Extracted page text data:
• • • • •

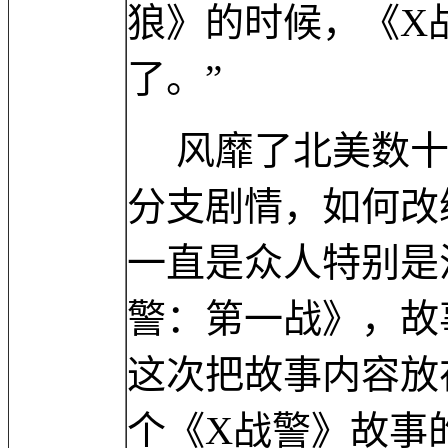
狼》的时候，《X
了。”
风靡了北美数十
分支剧情，如何改
一直是众人特别是
警：第一战》，故
这次把故事内容放
个《X战警》故事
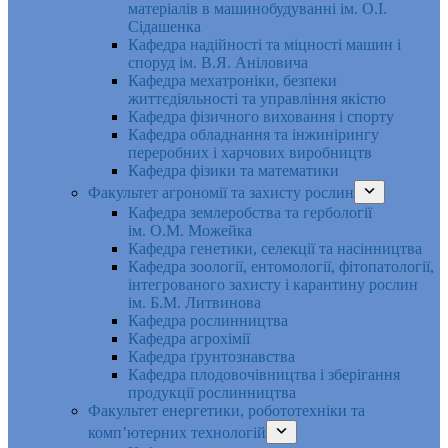
матеріалів в машинобудуванні ім. О.І.
Сідашенка
Кафедра надійності та міцності машин і
споруд ім. В.Я. Аніловича
Кафедра мехатроніки, безпеки
життєдіяльності та управління якістю
Кафедра фізичного виховання і спорту
Кафедра обладнання та інжинірингу
переробних і харчових виробництв
Кафедра фізики та математики
Факультет агрономії та захисту рослин
Кафедра землеробства та гербології
ім. О.М. Можейка
Кафедра генетики, селекції та насінництва
Кафедра зоології, ентомології, фітопатології,
інтегрованого захисту і карантину рослин
ім. Б.М. Литвинова
Кафедра рослинництва
Кафедра агрохімії
Кафедра ґрунтознавства
Кафедра плодовочівництва і зберігання
продукції рослинництва
Факультет енергетики, робототехніки та
комп’ютерних технологій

• • • • •

Locate "продукції рослинництва" in the data above. Then repeat, exactly, its line and each line after it through the last, adding nothing.

продукції рослинництва
Факультет енергетики, робототехніки та
комп’ютерних технологій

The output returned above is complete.